━━ GIVEN TEXT ━━

Worse yet, one reader has found Microsoft has changed the way older versions of IE used to identify themselves breaking their switching logic.

As Microsoft seems to be losing market share in the browser field the need to support multiple vendors is growing, and techniques for handling the differences is increasing.

I’m curious if there isn’t a tool or development pattern that better suites the browser code than If Browser = x statements? Is it possible to manage the differences and build the appropriate JavaScript and only return the JavaScript appropriate for the consuming browser? In short, pre-calculate the IF statements and return only the code specific to a browser.

Here are some of the responses from our readers…

David E Writes:
Personally, I think MS has really dropped the ball here on this. A very recent example:

A new intranet site is being developed for our office and I’m one of the main developers. Supporting every browser other than IE has been a breeze; once we get it working in Firefox, it has always worked in Chrome, occasionally needed a tweak here or there for Safari, and a bit more often for Opera (but we only made fixes for Opera if they were easy, not targeting anything other than the “default” browsers on the various operating systems [IE -> Windows, Safari -> Mac, Firefox -> Linux]).

I much appreciate the changes IE8 and IE9 have made, as most of the time, I don’t need an IE9 codepath, and only occasionally do I need an IE8 codepath.

But rather than just mark the IE6 ways of doing things in Javascript as deprecated, Microsoft has actually removed these features if you want the rendering engine to otherwise match the non-MS browsers.

So, we use the navigator.appVersion value to determine which browser we are running in, then execute different codepaths for IE7, 8, and every other browser (we got the okay to eliminate IE6 for this application).

But just last week, a patch was pushed down that forces all IE8 browsers to identify themselves as IE7. This is not the IE7 standards mode or the IE “quirks” mode being forced, only the appVersion value changed. According to the IE developer tools, the document mode is “IE8 standards” and the browser mode is “IE8 Compat View”.

This completely ruined the IE7/8 codepath differences because even though IE8 identified itself as IE7, it still rendered everything as IE8! So, all of the Javascript we wrote to alter the look or behavior of the intranet site to handle IE7’s quirks was now causing havoc on the testers who were using the (at that point) most recent release of IE!

Fortunately, we were able to find a DOM element that exists in IE8 and this “IE8 Compat View”, but does not exist in IE7 nor IE8 in IE7 standards mode, document.querySelectorAll, so now our codepaths are running correctly in IE, again.

━━━
━━ INPUT DATA ━━

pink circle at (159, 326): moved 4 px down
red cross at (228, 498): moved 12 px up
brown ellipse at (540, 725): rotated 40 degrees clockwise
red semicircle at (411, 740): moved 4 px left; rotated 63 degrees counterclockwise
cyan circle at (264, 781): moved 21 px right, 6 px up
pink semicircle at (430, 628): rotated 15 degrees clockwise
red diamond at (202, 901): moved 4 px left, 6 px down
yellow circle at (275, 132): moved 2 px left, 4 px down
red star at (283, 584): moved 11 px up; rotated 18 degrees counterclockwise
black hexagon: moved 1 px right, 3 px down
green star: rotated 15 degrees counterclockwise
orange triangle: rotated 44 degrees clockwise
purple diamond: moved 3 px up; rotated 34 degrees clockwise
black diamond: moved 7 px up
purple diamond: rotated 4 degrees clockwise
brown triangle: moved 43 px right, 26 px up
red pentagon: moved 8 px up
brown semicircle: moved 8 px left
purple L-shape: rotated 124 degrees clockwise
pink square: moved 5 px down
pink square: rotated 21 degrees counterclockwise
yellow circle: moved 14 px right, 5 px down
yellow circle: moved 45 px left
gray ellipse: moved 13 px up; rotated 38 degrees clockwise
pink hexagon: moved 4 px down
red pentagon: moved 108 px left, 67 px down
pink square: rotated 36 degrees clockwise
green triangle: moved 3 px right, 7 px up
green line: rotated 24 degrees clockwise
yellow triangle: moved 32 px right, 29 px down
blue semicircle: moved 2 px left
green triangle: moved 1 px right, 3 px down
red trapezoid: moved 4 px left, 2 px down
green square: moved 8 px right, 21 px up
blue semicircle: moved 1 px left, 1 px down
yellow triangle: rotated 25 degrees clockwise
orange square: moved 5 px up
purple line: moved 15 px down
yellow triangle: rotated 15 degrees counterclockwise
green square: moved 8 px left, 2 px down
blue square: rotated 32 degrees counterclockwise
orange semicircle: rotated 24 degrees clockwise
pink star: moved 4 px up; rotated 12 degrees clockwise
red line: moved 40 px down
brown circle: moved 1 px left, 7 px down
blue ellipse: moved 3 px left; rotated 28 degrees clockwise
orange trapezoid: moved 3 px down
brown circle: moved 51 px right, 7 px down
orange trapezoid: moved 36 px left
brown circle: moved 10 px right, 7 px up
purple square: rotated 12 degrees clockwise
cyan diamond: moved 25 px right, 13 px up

━━━

→ QUESTIONS ON THE MATERIAL:
1. List every numbered version of Internet Explorer that the browser-detection text mentions, such as one written as "IE" followed by a number.
2. Copy the browser-detection text word for word, from "This completely ruined" to "in IE, again.".
The rows are separate material and have nothing to do with the browser-detection text.

→ LIST OF SOLUTIONS:
1. IE6, IE7, IE8, IE9

2.
This completely ruined the IE7/8 codepath differences because even though IE8 identified itself as IE7, it still rendered everything as IE8! So, all of the Javascript we wrote to alter the look or behavior of the intranet site to handle IE7’s quirks was now causing havoc on the testers who were using the (at that point) most recent release of IE!

Fortunately, we were able to find a DOM element that exists in IE8 and this “IE8 Compat View”, but does not exist in IE7 nor IE8 in IE7 standards mode, document.querySelectorAll, so now our codepaths are running correctly in IE, again.